Advanced detection systems use multi-camera imaging and image stitching technology to obtain complete label images, and then use Blob analysis and machine learning technology to intelligently detect label defects.

Detection content includes various defect types such as label soiling, damage, burrs, wrinkles, and tilting. Batch Number and Production Date Inspection

The batch number and production date on drug packaging are crucial information and must be clearly legible and accurate. The visual inspection system uses OCR (Optical Character Recognition) technology to read and identify each digit in the batch number.

The OCR recognition process includes steps such as image acquisition, preprocessing, character segmentation, and recognition. By training an OCR classifier to create a template, the real-time image is compared with the template to determine whether the batch number and production date are acceptable.

4. Technical Challenges and Innovative Solutions

Visual inspection of drug bottles faces several technical challenges, and researchers have proposed corresponding innovative solutions.

Imaging curved labels is a major challenge. Unfolding the label of a cylindrical drug bottle into a flat plane results in image distortion, making it difficult for traditional methods to obtain complete information. One study proposed a solution based on spatial coordinate calculation: determining the observation range of each camera based on the spatial relative position of the 3D points of the drug bottle label and the four camera focal points, and achieving high-precision reconstruction of the cylindrical label through an optimal observation camera selection algorithm.

Small target defect detection is another challenge. Subtle defects such as cracks and scratches on the surface of drug bottles often occupy only a small area of the image, making them difficult to detect. Deep learning-based solutions improve network structure, such as introducing multi-scale feature fusion and attention mechanisms, to enhance the detection capabilities of small targets.

Uneven lighting also affects detection results. One study proposed an adaptive surface fitting method that automatically selects appropriate surface basis functions for fitting based on the curvature characteristics of different areas of the drug bottle surface, adapting to the complex and diverse surface shapes of drug bottles.
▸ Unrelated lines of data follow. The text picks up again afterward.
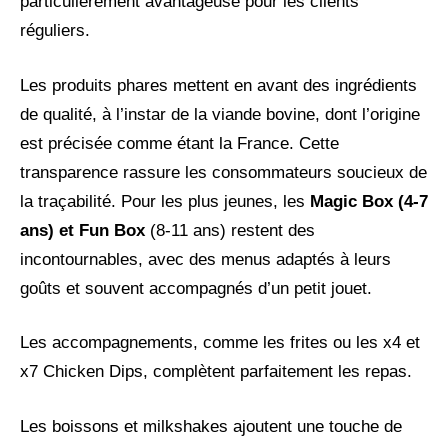
particulièrement avantageuse pour les clients
réguliers.
Les produits phares mettent en avant des ingrédients
de qualité, à l’instar de la viande bovine, dont l’origine
est précisée comme étant la France. Cette
transparence rassure les consommateurs soucieux de
la traçabilité. Pour les plus jeunes, les
Magic Box (4-7
ans) et Fun Box
(8-11 ans) restent des
incontournables, avec des menus adaptés à leurs
goûts et souvent accompagnés d’un petit jouet.
Les accompagnements, comme les frites ou les x4 et
x7 Chicken Dips, complètent parfaitement les repas.
Les boissons et milkshakes ajoutent une touche de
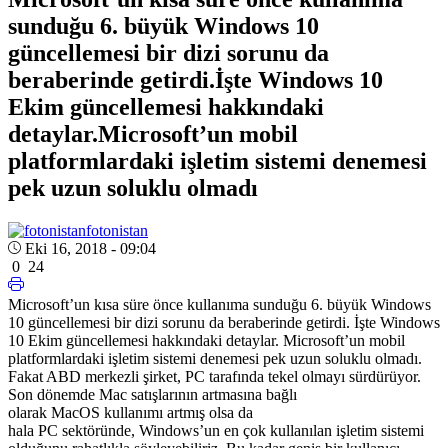
sunduğu 6. büyük Windows 10
güncellemesi bir dizi sorunu da
beraberinde getirdi.İşte Windows 10
Ekim güncellemesi hakkındaki
detaylar.Microsoft’un mobil
platformlardaki işletim sistemi denemesi
pek uzun soluklu olmadı
fotonistan
Eki 16, 2018 - 09:04
0
24
Microsoft’un kısa süre önce kullanıma sunduğu 6. büyük Windows
10 güncellemesi bir dizi sorunu da beraberinde getirdi. İşte Windows
10 Ekim güncellemesi hakkındaki detaylar. Microsoft’un mobil
platformlardaki işletim sistemi denemesi pek uzun soluklu olmadı.
Fakat ABD merkezli şirket, PC tarafında tekel olmayı sürdürüyor.
Son dönemde Mac satışlarının artmasına bağlı
olarak MacOS kullanımı artmış olsa da
hala PC sektöründe, Windows’un en çok kullanılan işletim sistemi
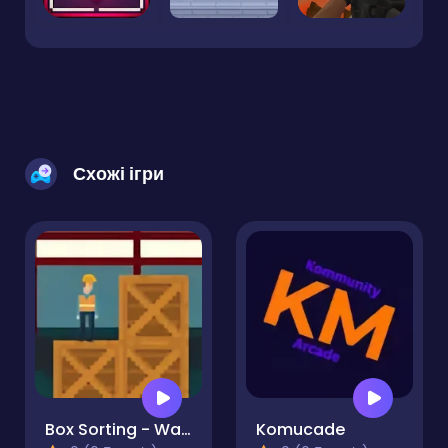
Схожі ігри
Box Sorting - Warehouse Chaos
Komucade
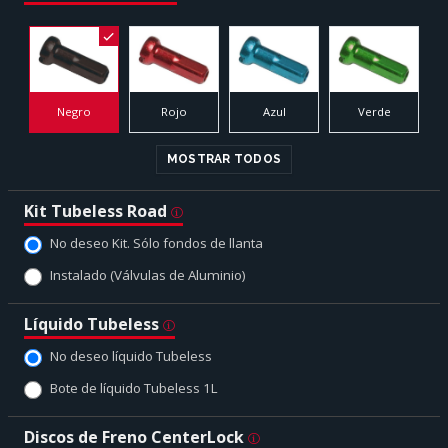
Negro
Rojo
Azul
Verde
MOSTRAR TODOS
Kit Tubeless Road
No deseo Kit. Sólo fondos de llanta
Instalado (Válvulas de Aluminio)
Líquido Tubeless
No deseo líquido Tubeless
Bote de líquido Tubeless 1L
Discos de Freno CenterLock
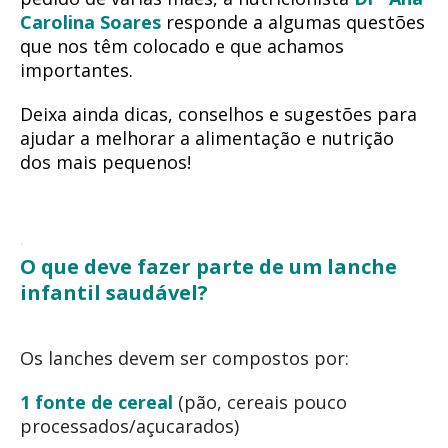
Carolina Soares
responde
a algumas questões
que nos têm colocado e que achamos
importantes.
Deixa ainda dicas, conselhos e sugestões para
ajudar a melhorar a alimentação e nutrição
dos mais pequenos!
O que deve fazer parte de um lanche
infantil saudável?
Os lanches devem ser compostos por:
1 fonte de cereal
(pão, cereais pouco
processados/açucarados)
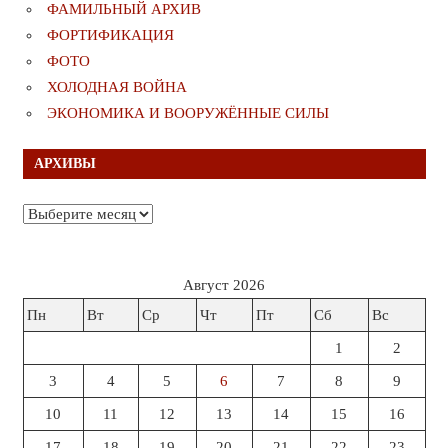
ФАМИЛЬНЫЙ АРХИВ
ФОРТИФИКАЦИЯ
ФОТО
ХОЛОДНАЯ ВОЙНА
ЭКОНОМИКА И ВООРУЖЁННЫЕ СИЛЫ
АРХИВЫ
Архивы
Август 2026
Пн
Вт
Ср
Чт
Пт
Сб
Вс
1
2
3
4
5
6
7
8
9
10
11
12
13
14
15
16
17
18
19
20
21
22
23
5. Technological Development Trends and Future Outlook

Drug bottle visual inspection technology is developing towards a more intelligent, faster, and more accurate direction. With the continuous advancement of deep learning technology, deep learning-based detection methods will gradually replace traditional image processing algorithms, achieving higher detection accuracy and adaptability.

The application of 3D vision technology will also expand. 3D vision can provide richer surface information and has significant advantages in detecting complex-shaped drug bottles and 3D defects. In the future, 3D visual inspection systems will be more widely used in the pharmaceutical industry.

System integration will continue to improve. Future visual inspection systems will achieve higher integration, and data interaction with other systems on the production line will be closer, forming a complete intelligent manufacturing quality control system.

Detection speed will also continue to increase. With the improvement of hardware performance and optimization of algorithms, the processing speed of visual inspection systems will continuously increase, meeting the real-time inspection needs of higher-speed production lines.

With the promotion and deepening of GMP in China, the continuous improvement of production automation and scale, and the increasing emphasis on quality issues by users, machine vision technology will be more widely applied and developed in pharmaceutical production.

The advancement of visual inspection systems has not only improved the quality control level of pharmaceutical packaging but also enabled pharmaceutical companies to achieve higher production efficiency and lower production costs. In the future, with the integration of new technologies such as artificial intelligence and the Internet of Things, visual inspection of pharmaceutical bottles will continue to develop towards a more intelligent and precise direction.